Mentre i farisei non potranno mai accettarla, i discepoli comprenderanno faticosamente, tra alti e bassi, che dovranno fare propria la certezza che solo Gesù può indicare le tappe che porteranno all’incontro con il Padre misericordioso. Arriverà il momento che mediteremo nel vangelo di domenica 26 novembre dove il Signore indicherà chi potrà accedere e chi sarà rifiutato.
Ma non nasconde che anche loro sperimenteranno prove dolorose. Il Galileo abbraccerà la croce offrendo sé stesso per tutti. Ai discepoli sarà chiesto molto e talvolta anche il martirio. Abbiamo già meditato il testo dove viene ribadita la priorità di porre l’amore per Dio sopra tutto. Fino a versare sangue a causa della fede.
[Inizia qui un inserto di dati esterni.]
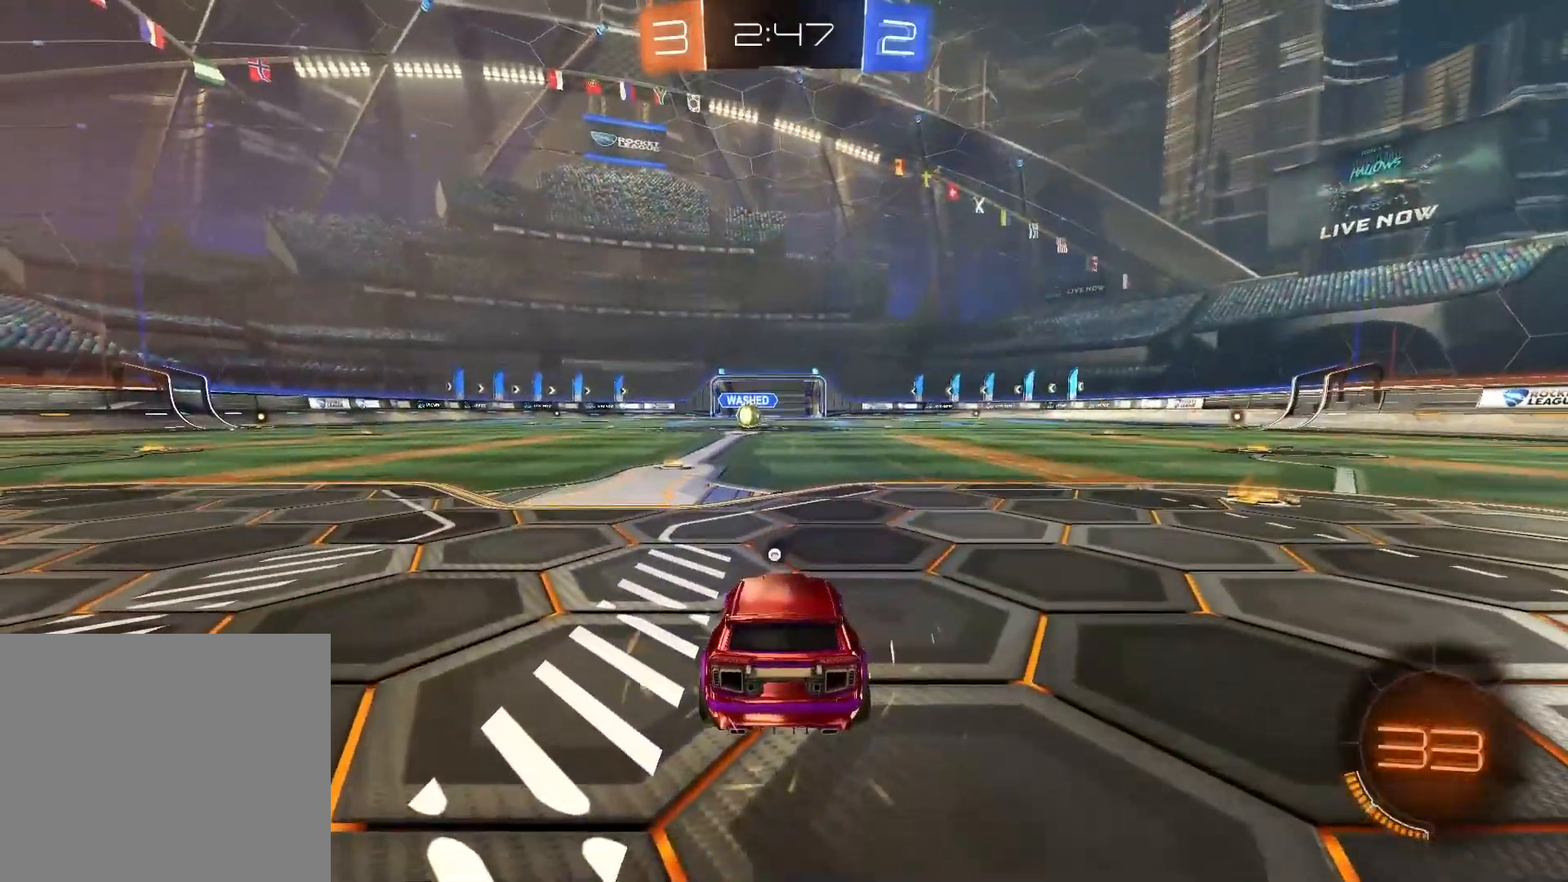
{"buttons": ["SELECT"], "left_stick": "center", "right_stick": "center", "events": [[50, "TRIANGLE", "down"], [150, "TRIANGLE", "up"], [183, "SELECT", "down"], [317, "SELECT", "up"], [433, "SELECT", "down"]]}
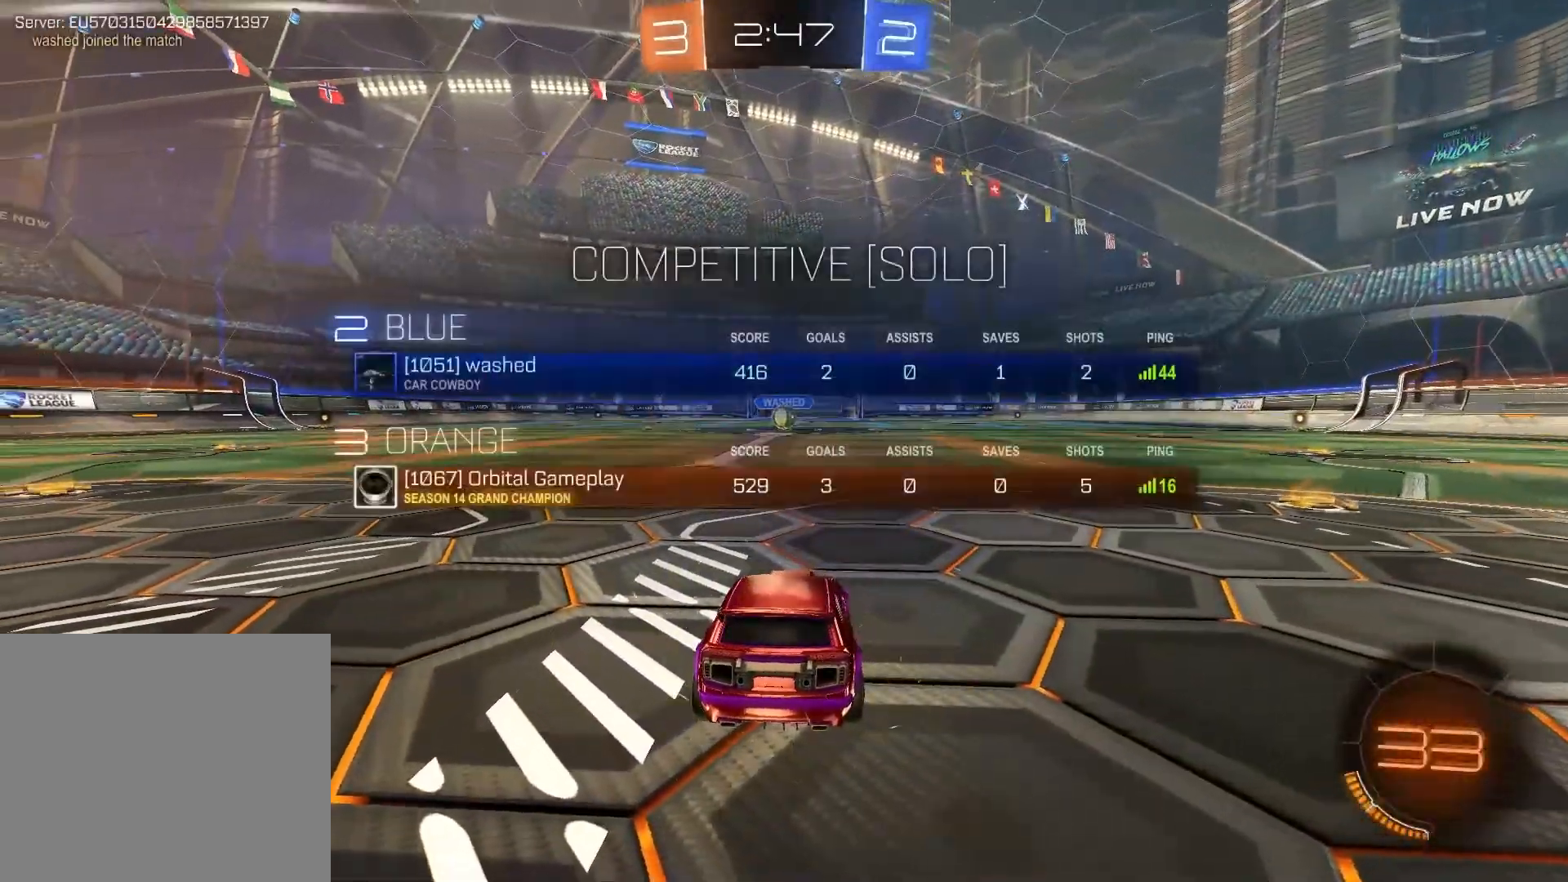
{"buttons": [], "left_stick": "center", "right_stick": "center", "events": [[67, "SELECT", "up"], [217, "SELECT", "down"], [367, "SELECT", "up"]]}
Non diversamente oggi: dopo duemila anni, molti cristiani che accettano l’avvento del Regno di Dio come una realtà già presente ma da realizzare nella sua pienezza sono forti nella fede fino al martirio. Lo saranno anche i discepoli al momento opportuno: la pericope di oggi è un grande insegnamento del Salvatore che ci invita a vedere cosa ci aspetta piuttosto che guardare il presente.
Per riflettere
Dovremo tutti abbracciare la nostra croce. Sappiamo che avremo come compagno di viaggio Colui che ha sperimentato sulla sua pelle la nostra fragilità, sperimentando tutto tranne il peccato. La morte di Gesù ha posto di rimedio ai nostri errori. La resurrezione del Signore ha aperto l’accesso alla vita eterna.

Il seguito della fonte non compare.